だとしたらもう一つだけ。この際気になっていた我が儘を口にしても許されるだろうか。
「その……、もう一つだけ聞いてもいいかしら?」
おずおずと切り出せば、二人分の双眸が無言でその先を促してくる。
「私は医学知識がなにもないから単純に思っただけなのだけれど…」
それは、"ゲーム"をしている時からプレイヤーたちの間でも交わされていた疑問。
RPGとして、普通であればあるべきもの。驚くことに、この"ゲーム"にはそれが存在していなかった。
「魔力回復ポーションと体力ポーションというものはないの?」
RPGゲームでは必須アイテムであるはずの"ポーション"そのものがこのゲームにはなかった。
体力とステータス異常は魔法で回復できたが、魔力だけは自然回復で時間に任せるしかない。それがとても不思議だった。そこまで戦闘に重きを置いたゲームではなかった為、ないからといって苦戦するようなことも余りなく、ゲーム設定だけかと思っていたのだが。

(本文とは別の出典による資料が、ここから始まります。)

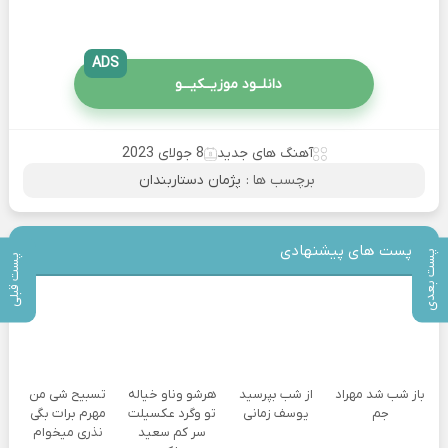
ADS
دانلــود موزیــکیـــو
آهنگ های جدید
8 جولای 2023
برچسب ها :
پژمان دستاربندان
پست های پیشنهادی
پست بعدی
پست قبلی
باز شب شد مهراد
از شب بپرسید
هرشو وناو خیاله
تسبیح شی من
جم
یوسف زمانی
تو وگرد عکسیلت
مهرم برات بگی
سر کم سعید
نذری میخوام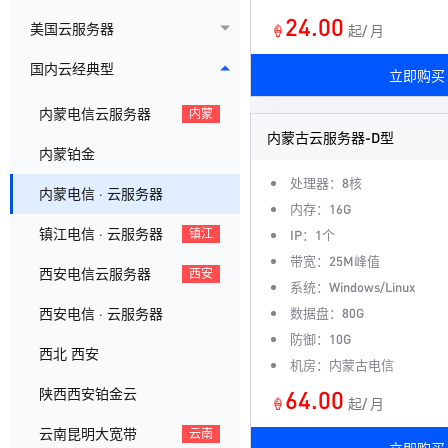
24.00
美国云服务器
🍦
起/ 月
国内云经典型
立即购买
内蒙电信云服务器
内蒙
内蒙古云服务器-D型
内蒙铂金
处理器：8核
内蒙电信 · 云服务器
内存：16G
镇江电信 · 云服务器
镇江
IP：1个
带宽：25M峰值
西安电信云服务器
西安
系统：Windows/Linux
数据盘：80G
西安电信 · 云服务器
防御：10G
西北 西安
机房：内蒙古电信
64.00
陕西西安铂金云
🍦
起/ 月
云南昆明大宽带
云南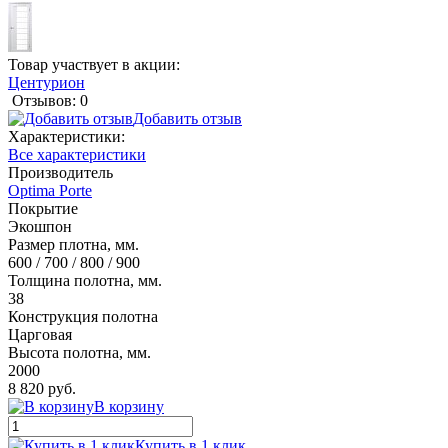
Товар участвует в акции:
Центурион
Отзывов: 0
Добавить отзыв
Характеристики:
Все характеристики
Производитель
Optima Porte
Покрытие
Экошпон
Размер плотна, мм.
600 / 700 / 800 / 900
Толщина полотна, мм.
38
Конструкция полотна
Царговая
Высота полотна, мм.
2000
8 820 руб.
В корзину
Купить в 1 клик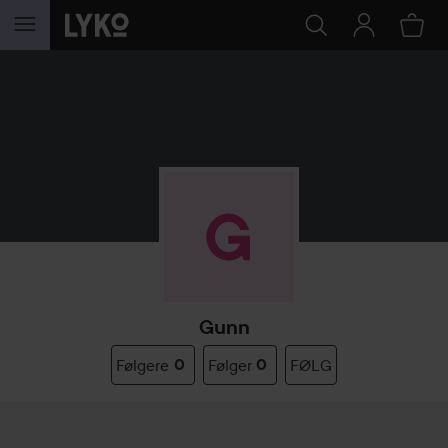
GÅ TIL INNHOLD
Gunn
Følgere
0
Følger
0
FØLG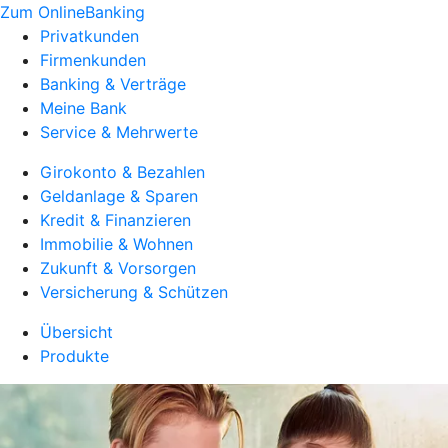
Zum OnlineBanking
Privatkunden
Firmenkunden
Banking & Verträge
Meine Bank
Service & Mehrwerte
Girokonto & Bezahlen
Geldanlage & Sparen
Kredit & Finanzieren
Immobilie & Wohnen
Zukunft & Vorsorgen
Versicherung & Schützen
Übersicht
Produkte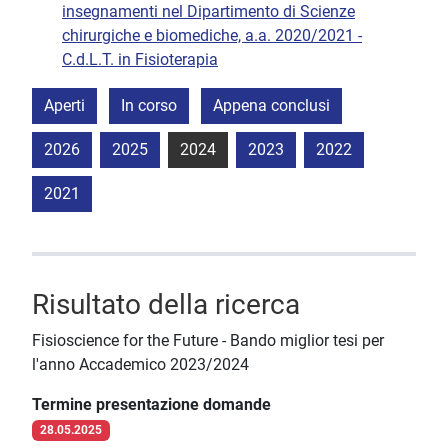
insegnamenti nel Dipartimento di Scienze
chirurgiche e biomediche, a.a. 2020/2021 -
C.d.L.T. in Fisioterapia
Aperti
In corso
Appena conclusi
2026
2025
2024
2023
2022
2021
Risultato della ricerca
Fisioscience for the Future - Bando miglior tesi per
l'anno Accademico 2023/2024
Termine presentazione domande
28.05.2025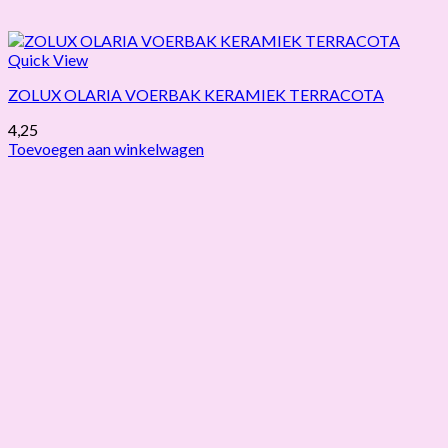
Quick View
ZOLUX OLARIA VOERBAK KERAMIEK TERRACOTA
4,25
Toevoegen aan winkelwagen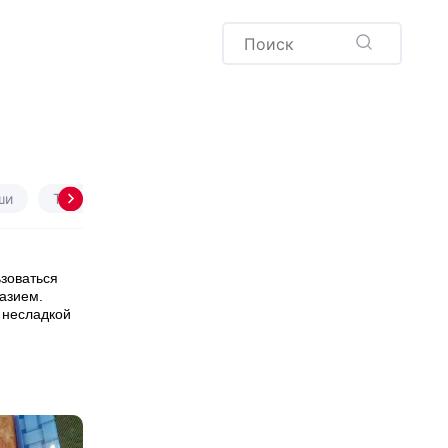
Пудинг
Новый год
Здоровая выпечка
окачча
Хлеб
Варенья и соленья
Десерты
Напитки
ши
Тарты
Лимонный
Манник
Морковный
ьзоваться
азием.
 несладкой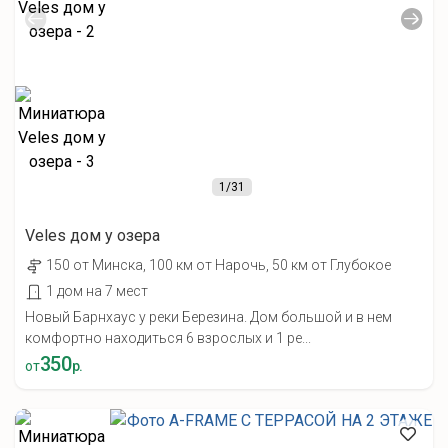
1
/31
Veles дом у озера
150 от Минска, 100 км от Нарочь, 50 км от Глубокое
1 дом на 7 мест
Новый Барнхаус у реки Березина. Дом большой и в нем
комфортно находиться 6 взрослых и 1 ре...
350
от
р.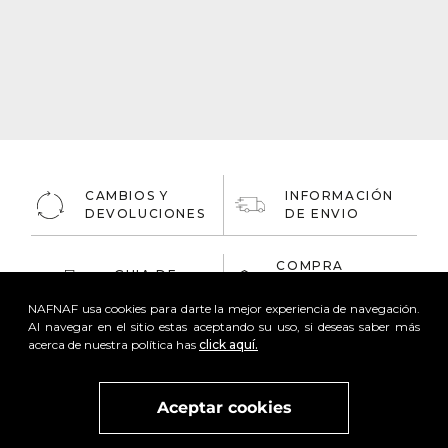
CAMBIOS Y
INFORMACIÓN
DEVOLUCIONES
DE ENVIO
COMPRA
GUIA DE
ONLINE
TALLAS
100% Segura
NAFNAF usa cookies para darte la mejor experiencia de navegación.
Al navegar en el sitio estas aceptando su uso, si deseas saber más
acerca de nuestra política has
click aquí.
Aceptar cookies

一般家庭に常備薬そのものが存在しないとなれば納得だ。
「MPポーション……?」
「HPポーション?」
やはり存在しないのだろう。
ほぼ同時に潜められた二人の顔に、アリアは自分の推測を確信する。
「あれば便利かしら、とも思ったのだけれど」
とはいえ、至極平和なこの世界。たまに魔物討伐のようなものはあっても、日常生活で戦闘するようなことがなければ、どちらもあまり必要ないものだろう。

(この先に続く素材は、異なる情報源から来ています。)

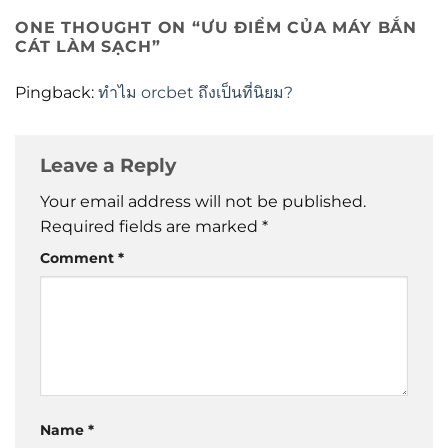
ONE THOUGHT ON “
ƯU ĐIỂM CỦA MÁY BẮN
CÁT LÀM SẠCH
”
Pingback:
ทำไม orcbet ถึงเป็นที่นิยม?
Leave a Reply
Your email address will not be published.
Required fields are marked
*
Comment
*
Name
*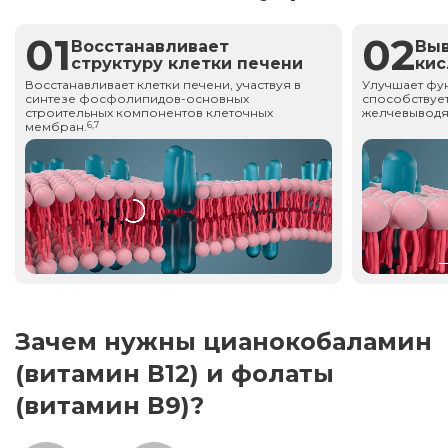
01
02
Восстанавливает
Вы
структуру клетки печени
ки
Восстанавливает клетки печени, участвуя в
Улучшает фу
синтезе фосфолипидов-основных
способствует
строительных компонентов клеточных
желчевыводя
мембран.
6,7
Зачем нужны цианокобаламин
(витамин В12) и фолаты
(витамин В9)?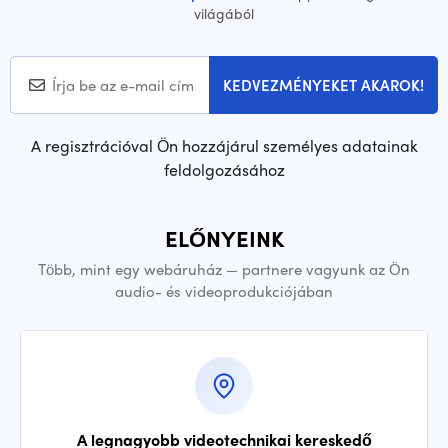
világából
KEDVEZMÉNYEKET AKAROK!
A regisztrációval Ön hozzájárul személyes adatainak
feldolgozásához
ELŐNYEINK
Több, mint egy webáruház — partnere vagyunk az Ön
audio- és videoprodukciójában
A legnagyobb videotechnikai kereskedő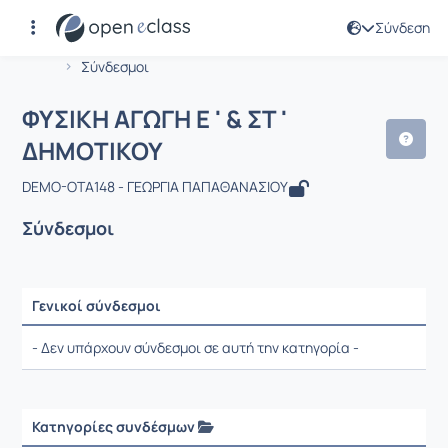
Σύνδεση
Μάθημα : ΦΥΣΙΚΗ ΑΓΩΓΗ Ε ' & ΣΤ ' ΔΗ
Αρχική Σελίδα
ΦΥΣΙΚΗ ΑΓΩΓΗ Ε ' & ΣΤ ' ΔΗΜΟΤΙΚΟΥ
Σύνδεσμοι
ΦΥΣΙΚΗ ΑΓΩΓΗ Ε ' & ΣΤ '
ΔΗΜΟΤΙΚΟΥ
DEMO-OTA148 - ΓΕΩΡΓΙΑ ΠΑΠΑΘΑΝΑΣΙΟΥ
Σύνδεσμοι
Γενικοί σύνδεσμοι
Ρυθμίσεις επιλογής / Αποτελέσματα
- Δεν υπάρχουν σύνδεσμοι σε αυτή την κατηγορία -
Κατηγορίες συνδέσμων
Ρυθμίσεις επιλογής / Αποτελέσματα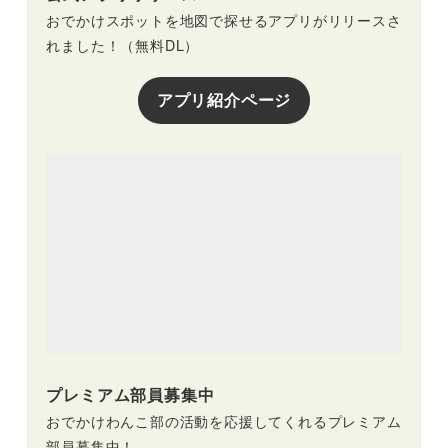
おでかけスポットを地図で探せるアプリがリリースさ
れました！（無料DL）
アプリ紹介ページ
プレミアム部員募集中
おでかけわんこ部の活動を応援してくれるプレミアム
部員募集中！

「……どうだろう……。需要があるかもわからないけど、研究の余地はある、のか……?」
一般市民にはまず必要ないものと言っていい。けれど、時折魔物討伐に出る騎士団などはどうだろか。
顎に手をやり、ルークは一人思案する。
「面白い発想だとは思います。なんですけど……」
ルークの頭にふと浮かんだのはとある人物。
ルーク自身は直接会ったことはないものの、話だけでも国中の有名人だ。
「もし本格的に研究を始動させるなら、どうしても直接話を聞いてみたい人が一人いるんすけど」
なにやらいろいろと考えているらしいルークの様子に、アリアはパチパチと目を瞬かせる。